WHAT YOU NEED TO DO:
Copy out, unchanged, every line from the start of the records to the line that contains "Image 2: One", and stop there.

STUDY MATERIAL:

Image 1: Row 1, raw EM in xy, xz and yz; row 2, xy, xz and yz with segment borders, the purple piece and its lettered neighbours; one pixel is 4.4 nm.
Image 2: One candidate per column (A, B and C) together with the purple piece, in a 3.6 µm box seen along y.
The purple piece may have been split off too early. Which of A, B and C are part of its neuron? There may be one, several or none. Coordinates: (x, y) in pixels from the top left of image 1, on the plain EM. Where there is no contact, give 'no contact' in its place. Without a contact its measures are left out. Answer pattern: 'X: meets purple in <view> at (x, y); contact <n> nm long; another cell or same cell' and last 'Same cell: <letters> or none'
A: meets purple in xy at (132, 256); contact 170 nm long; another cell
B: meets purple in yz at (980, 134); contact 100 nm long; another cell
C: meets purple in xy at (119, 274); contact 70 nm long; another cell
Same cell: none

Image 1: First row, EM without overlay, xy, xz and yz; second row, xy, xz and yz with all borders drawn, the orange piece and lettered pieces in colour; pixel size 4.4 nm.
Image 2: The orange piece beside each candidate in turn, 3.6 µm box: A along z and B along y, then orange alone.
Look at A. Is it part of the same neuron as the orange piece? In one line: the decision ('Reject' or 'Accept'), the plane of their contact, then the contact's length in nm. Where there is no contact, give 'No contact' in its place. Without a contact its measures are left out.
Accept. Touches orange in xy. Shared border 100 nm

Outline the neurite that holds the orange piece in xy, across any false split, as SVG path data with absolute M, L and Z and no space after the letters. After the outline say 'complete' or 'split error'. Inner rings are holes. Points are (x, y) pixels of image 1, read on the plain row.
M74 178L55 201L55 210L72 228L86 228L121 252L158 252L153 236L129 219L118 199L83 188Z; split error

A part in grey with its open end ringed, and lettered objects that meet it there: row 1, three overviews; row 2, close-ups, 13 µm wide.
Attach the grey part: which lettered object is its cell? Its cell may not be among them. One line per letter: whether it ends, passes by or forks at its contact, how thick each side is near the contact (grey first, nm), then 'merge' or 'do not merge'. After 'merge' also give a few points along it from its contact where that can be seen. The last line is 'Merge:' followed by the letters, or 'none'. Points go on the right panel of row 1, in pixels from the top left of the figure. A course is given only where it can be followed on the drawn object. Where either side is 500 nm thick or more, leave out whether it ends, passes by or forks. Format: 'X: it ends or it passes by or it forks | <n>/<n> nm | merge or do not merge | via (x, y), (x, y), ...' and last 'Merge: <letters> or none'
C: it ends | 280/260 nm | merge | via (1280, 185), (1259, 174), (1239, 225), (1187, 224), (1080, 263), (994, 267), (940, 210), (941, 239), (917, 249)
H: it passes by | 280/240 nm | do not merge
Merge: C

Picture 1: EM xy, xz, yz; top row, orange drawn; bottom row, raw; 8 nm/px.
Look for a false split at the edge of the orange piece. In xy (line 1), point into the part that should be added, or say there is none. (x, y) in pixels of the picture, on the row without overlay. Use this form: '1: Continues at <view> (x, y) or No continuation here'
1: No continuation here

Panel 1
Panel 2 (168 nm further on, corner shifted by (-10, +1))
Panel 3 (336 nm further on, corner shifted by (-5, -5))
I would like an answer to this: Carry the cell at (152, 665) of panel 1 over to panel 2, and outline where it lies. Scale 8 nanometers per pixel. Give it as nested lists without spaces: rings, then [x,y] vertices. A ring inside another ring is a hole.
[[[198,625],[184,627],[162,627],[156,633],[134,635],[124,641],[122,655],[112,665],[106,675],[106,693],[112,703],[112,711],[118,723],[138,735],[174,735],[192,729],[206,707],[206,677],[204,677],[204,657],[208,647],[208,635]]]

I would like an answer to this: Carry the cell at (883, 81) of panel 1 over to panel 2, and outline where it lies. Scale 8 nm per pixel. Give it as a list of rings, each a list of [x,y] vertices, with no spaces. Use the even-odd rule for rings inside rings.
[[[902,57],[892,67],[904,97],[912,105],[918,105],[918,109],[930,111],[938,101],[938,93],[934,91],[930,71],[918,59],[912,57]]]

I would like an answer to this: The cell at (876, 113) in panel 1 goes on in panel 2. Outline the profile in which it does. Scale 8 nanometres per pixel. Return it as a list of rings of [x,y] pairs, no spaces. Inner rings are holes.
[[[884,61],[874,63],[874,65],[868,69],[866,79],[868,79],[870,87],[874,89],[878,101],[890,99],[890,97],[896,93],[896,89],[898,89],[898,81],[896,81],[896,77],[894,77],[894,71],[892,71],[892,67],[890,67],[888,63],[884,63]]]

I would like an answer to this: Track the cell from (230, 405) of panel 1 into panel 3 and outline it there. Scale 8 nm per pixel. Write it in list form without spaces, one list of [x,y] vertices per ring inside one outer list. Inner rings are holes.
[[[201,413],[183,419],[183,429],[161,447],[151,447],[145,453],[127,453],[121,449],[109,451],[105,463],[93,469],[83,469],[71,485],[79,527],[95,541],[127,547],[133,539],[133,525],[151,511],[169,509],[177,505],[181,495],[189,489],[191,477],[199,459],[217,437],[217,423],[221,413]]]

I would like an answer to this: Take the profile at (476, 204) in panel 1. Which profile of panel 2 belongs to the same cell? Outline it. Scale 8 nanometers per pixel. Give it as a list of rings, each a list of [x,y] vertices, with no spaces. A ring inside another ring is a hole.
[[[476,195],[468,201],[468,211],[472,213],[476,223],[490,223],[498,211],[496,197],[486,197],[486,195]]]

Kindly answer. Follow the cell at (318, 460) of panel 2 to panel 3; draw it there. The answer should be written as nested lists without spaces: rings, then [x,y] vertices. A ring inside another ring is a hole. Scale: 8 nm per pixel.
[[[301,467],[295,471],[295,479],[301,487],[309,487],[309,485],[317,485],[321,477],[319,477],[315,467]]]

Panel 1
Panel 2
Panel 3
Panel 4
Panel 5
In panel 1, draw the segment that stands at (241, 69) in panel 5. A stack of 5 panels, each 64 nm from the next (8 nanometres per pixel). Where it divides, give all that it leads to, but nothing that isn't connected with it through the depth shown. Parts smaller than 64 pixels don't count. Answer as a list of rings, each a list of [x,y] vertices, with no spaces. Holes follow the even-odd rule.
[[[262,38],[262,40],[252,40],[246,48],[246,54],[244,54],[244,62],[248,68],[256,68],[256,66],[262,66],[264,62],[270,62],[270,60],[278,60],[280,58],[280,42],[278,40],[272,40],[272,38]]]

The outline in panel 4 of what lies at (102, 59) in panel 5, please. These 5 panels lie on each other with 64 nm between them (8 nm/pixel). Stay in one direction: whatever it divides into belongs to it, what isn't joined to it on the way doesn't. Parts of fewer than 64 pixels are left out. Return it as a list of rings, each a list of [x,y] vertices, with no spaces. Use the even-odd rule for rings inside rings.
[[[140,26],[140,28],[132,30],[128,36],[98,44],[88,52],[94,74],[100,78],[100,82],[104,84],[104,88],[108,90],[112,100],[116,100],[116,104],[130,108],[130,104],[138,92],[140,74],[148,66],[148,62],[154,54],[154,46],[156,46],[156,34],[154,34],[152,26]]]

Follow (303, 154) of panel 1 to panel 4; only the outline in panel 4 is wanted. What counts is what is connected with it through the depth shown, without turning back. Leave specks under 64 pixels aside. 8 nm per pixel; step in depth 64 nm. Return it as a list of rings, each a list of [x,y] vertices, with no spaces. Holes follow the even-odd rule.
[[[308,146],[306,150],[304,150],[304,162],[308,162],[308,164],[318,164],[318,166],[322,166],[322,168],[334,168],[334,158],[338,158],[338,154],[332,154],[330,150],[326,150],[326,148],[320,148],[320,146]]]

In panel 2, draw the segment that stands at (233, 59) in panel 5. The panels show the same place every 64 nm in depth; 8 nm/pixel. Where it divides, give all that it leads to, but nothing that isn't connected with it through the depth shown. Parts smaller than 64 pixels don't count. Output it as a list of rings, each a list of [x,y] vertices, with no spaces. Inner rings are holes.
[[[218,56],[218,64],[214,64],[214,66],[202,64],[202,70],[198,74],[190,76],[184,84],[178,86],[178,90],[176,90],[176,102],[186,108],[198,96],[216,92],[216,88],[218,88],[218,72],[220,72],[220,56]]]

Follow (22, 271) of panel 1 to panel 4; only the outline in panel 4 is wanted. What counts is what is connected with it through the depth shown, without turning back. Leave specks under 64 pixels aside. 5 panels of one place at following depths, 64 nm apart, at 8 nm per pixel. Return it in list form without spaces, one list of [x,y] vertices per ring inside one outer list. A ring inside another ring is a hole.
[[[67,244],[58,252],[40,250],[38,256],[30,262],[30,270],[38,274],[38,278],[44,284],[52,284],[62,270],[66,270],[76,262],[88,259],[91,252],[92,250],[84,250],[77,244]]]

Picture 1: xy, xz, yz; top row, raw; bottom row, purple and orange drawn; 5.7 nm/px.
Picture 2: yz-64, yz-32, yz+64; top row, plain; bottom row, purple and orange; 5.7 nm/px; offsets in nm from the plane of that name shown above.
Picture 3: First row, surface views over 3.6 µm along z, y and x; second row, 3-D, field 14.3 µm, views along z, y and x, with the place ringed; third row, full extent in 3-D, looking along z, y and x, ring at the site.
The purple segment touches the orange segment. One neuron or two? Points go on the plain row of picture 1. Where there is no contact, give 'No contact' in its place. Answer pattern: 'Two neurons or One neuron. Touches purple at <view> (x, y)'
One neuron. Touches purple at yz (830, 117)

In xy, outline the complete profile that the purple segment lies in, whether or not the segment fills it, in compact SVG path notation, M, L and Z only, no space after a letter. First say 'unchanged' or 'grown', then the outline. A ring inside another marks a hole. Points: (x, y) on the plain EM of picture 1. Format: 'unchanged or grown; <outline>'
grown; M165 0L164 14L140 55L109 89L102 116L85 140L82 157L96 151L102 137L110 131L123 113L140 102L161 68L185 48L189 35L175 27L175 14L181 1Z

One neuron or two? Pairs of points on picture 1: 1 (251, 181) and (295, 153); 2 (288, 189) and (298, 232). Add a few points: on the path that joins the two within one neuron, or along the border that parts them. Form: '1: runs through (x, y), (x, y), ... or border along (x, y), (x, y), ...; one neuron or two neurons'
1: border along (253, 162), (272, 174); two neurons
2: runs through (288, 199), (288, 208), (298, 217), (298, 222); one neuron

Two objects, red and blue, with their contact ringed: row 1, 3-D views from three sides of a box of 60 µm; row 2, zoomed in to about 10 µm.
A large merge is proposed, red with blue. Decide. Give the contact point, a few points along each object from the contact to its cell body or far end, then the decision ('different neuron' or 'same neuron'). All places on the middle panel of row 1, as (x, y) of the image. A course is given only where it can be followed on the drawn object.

PROBLEM SOLUTION:
Image 1: Row 1, raw EM in xy, xz and yz; row 2, xy, xz and yz with segment borders, the purple piece and its lettered neighbours; one pixel is 4.4 nm.
Image 2: One candidate per column (A, B and C) together with the purple piece, in a 3.6 µm box seen along y.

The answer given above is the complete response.